Recording “El Cuchi Bien Temperado” ©Dàniel Vass
パブロ・マルケスは1967年生まれのアルゼンチンのギタリスト。90年代にヨーロッパで僕は何度か彼の演奏を聴くことができたが、常に完璧にコントロールされながらも決して冷たくならない、それどころか深い愛情を感じさせる熱意に溢れた音楽を奏でる現代最高のギタリストのひとり。ヨーロッパの伝統的なクラシック音楽の解釈も、現代音楽やアルゼンチンの民俗音楽へのアプローチも素晴らしく洗練され、高いクオリティで聴かせてくれる。ルチアーノ・ベリオやピエール・ブーレーズといった、現代音楽の巨匠たちからの信頼も厚かった。
そのパブロ・マルケスが、16世紀スペインで栄えたリュートに似た宮廷楽器‘ビウェラ’のために書かれたルイス・デ・ナルバエスの作品集に続いてECMからリリースしたのが、故郷アルゼンチンのフォルクローレのレジェンド、グスタボ・レギザモン(愛称クチ、1917〜2000)の音楽を自らギターソロにアレンジした作品集。クチは民衆に愛されるフォーク・ソングを多く書き残したフォルクローレ界のジャイアントであっただけでなく、法律家、歴史教師、詩人、と多くの顔を持っていた知識人だった。
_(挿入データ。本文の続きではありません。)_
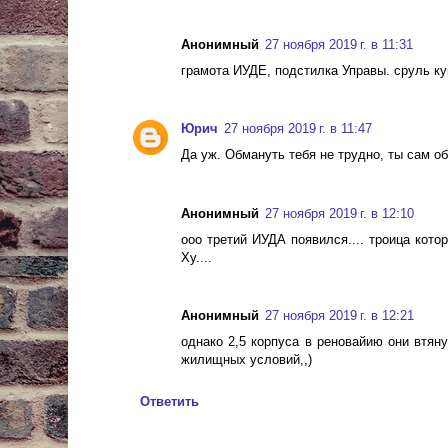
Анонимный
27 ноября 2019 г. в 11:31
грамота ИУДЕ, подстилка Управы. сруль ку
Юрич
27 ноября 2019 г. в 11:47
Да уж. Обмануть тебя не трудно, ты сам о
Анонимный
27 ноября 2019 г. в 12:10
ооо третий ИУДА появился.... троица котор
Ху....
Анонимный
27 ноября 2019 г. в 12:21
однако 2,5 корпуса в реновайию они втяну
жилищных условий,,)
Ответить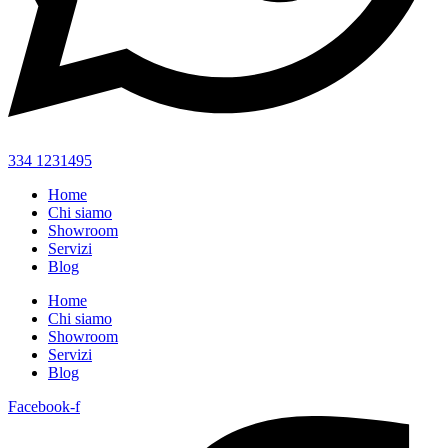
334 1231495
Home
Chi siamo
Showroom
Servizi
Blog
Home
Chi siamo
Showroom
Servizi
Blog
Facebook-f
同じくクチの音楽をカヴァーしたアルバムを2作発表しているアルゼンチンのギタリスト、キケ・シネシに尋ねたところ、クチはフォルクローレの古くからの味わいを失うことなく、歴史上初めて近代以降のドビュッシーやラヴェル、そしてシェーンベルクらに影響を受けた和声を取り入れ、現在幾多の素晴らしいアーティストを輩出しているモダン・フォルクローレへの扉を開いた人物でもあるそうだ。
パブロはフォルクローレ特有のギター奏法や、豊富な和声への知識を基にした多彩なコードを用いて、クチの音楽への信頼と感謝を紡ぎあげる。アルバム・タイトルが、日本語でいうところの「平均律クチ」のようになっているのは、ここでの編曲が全てのトーナリティーを横断するように設計され、パブロ自身も通常のチューニングの他に7種もの変則チューニングを用いていることに由来している。
こんなにも慈愛に満ち、そして原曲に息づく社会へのプロテストや達観をも含みながら、ただひたすらに美しいギターソロの音楽を僕はほとんど知らない。ちなみに、パブロ・マルケスが初めてクチと対面したのは13歳の時に通っていた学校の歴史の先生としてだったとのこと。教室に現れたその先生が子供の頃から慣れ親しんだポピュラーソングの作曲者だとは夢にも思わなかったらしい。
ECM NEW SERIES 2380
Pablo Márquez (guitar)
Recorded May 2012, Auditorio Radiotelevisione svizzera, Lugano
Engineer: Markus Heiland
Produced by Manfred Eicher
鈴木大介 すずきだいすけ
ギタリスト。作曲家の武満徹から「今までに聴いたことがないようなギタリスト」と評されて以後、明晰な解釈力と洗練された技術によって常に注目を集める 。マリア・カナルス国際コンクール第3位、アレッサンドリア市国際ギター・コンクール優勝。近年はジャズやタンゴのアーティストたちとの演奏活動や、自作品によるライヴ演奏も行い、また多くのアレンジは録音やコンサート共に好評で、様々なギタリストに提供し演奏されている。また、美術作品からインスパイアされたプログラムにも積極的で、これまでに国立新美術館「オルセー展」、ブリジストン美術館「ドビュッシー展」、都立現代美術館「田中一光展」を始めとする多くの美術展でのコンサートを成功させている。 楽譜は現代ギターから自作の『12のエチュード』をはじめ、『キネマ楽園 ギター名曲集』『Daisuke Suzuki The Best Collection for Guitar solo』を発売。2021年2月20日には、武満徹没後25周年を記念して、『武満徹 映画とテレビ・ドラマのための音楽 ギター編曲作品集』を日本ショットより出版。これまでに30作以上ものCDを発表し、いずれも高い評価を得ている。最近作は武満徹編の「ギターのための12の歌」を全曲収録した『ギターは謳う』。